The second novel approach to improving cross-border payments that I would like to discuss involves applying new technology to enhance the effectiveness of the correspondent banking system. The adoption of tokenised commercial bank deposits is a key advance here. They provide three key benefits. First, they enable the pre-programming of financial integrity controls, greatly lowering the costs for financial institutions of providing cross-border payment services. Second, when brought together on a unified ledger, they can help to streamline clearing and settlement, enabling faster, less risky and more secure payments. Thirdly, through smart contracts, they can facilitate entirely new, more flexible, contingent payments.
The benefits of tokenised commercial bank deposits as a tool for cross-border payments could be even greater if combined with tokenised wholesale central bank money, to be used as a settlement asset. This approach could also facilitate high-value wholesale payments, which cannot feasibly be sent through IPS.

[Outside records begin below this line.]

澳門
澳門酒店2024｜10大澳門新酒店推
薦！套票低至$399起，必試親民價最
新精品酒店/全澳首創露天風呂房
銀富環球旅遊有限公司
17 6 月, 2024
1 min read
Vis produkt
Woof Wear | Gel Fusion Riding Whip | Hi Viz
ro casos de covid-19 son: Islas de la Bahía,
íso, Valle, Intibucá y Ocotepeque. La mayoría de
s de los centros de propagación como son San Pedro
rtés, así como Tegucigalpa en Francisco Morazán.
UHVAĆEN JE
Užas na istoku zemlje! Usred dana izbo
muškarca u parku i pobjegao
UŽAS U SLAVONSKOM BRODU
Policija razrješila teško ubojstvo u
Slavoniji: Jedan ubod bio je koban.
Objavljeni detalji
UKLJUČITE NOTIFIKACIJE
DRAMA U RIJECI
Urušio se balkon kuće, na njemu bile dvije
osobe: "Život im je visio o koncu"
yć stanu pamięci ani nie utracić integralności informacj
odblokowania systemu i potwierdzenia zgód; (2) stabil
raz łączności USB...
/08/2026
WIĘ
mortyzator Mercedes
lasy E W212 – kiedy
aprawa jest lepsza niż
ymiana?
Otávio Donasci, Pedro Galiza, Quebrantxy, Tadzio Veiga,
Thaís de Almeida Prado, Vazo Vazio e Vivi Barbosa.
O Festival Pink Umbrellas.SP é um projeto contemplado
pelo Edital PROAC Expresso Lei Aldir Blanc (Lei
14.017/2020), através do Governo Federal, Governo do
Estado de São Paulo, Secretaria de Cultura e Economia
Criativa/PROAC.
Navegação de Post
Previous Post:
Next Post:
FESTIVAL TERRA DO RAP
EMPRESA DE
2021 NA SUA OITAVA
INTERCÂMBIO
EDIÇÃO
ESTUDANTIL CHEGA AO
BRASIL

The BIS Innovation Hub recently launched Project Agorá together with seven central banks. In partnership with a large group of private financial firms convened by the Institute for International Finance, this project will examine the feasibility and use cases of the basic structure I have laid out.
The two approaches to improving cross-border payment systems that I have described are intrinsically worthwhile. They also feed into a broader vision of how the financial system should work in the future.
Recently, Nandan Nilekani and I proposed the concept of the Finternet as a way to articulate this vision. What we have in mind is a system where the combination of a sound economic architecture and application of advanced technologies within a robust regulatory and governance structure will enable individuals and businesses to transfer any financial asset, in any amount, at any time, using any device, to anyone else, anywhere in the world.
To realise that vision, we need to deploy novel technologies – including tokenised assets, unified ledgers and fast payment systems – in an integrated way.
The aim is not to use technology for its own sake, but rather to address major pain points and inefficiencies in the current system. This will deliver faster, more secure and cheaper transactions, providing more choice and better services for users of financial services, and bolstering financial inclusion.
Improving cross-border payments would certainly resolve a significant pain point in today's financial system. And doing so by interlinking fast payment systems and bolstering the correspondent banking system through the use of tokenised deposits and wholesale central bank money would also help to strengthen the integration and technological advancement of the financial system as a whole.
Thank you for your time. I wish you an insightful and worthwhile conference, and the RBI many more years of monetary and financial stability.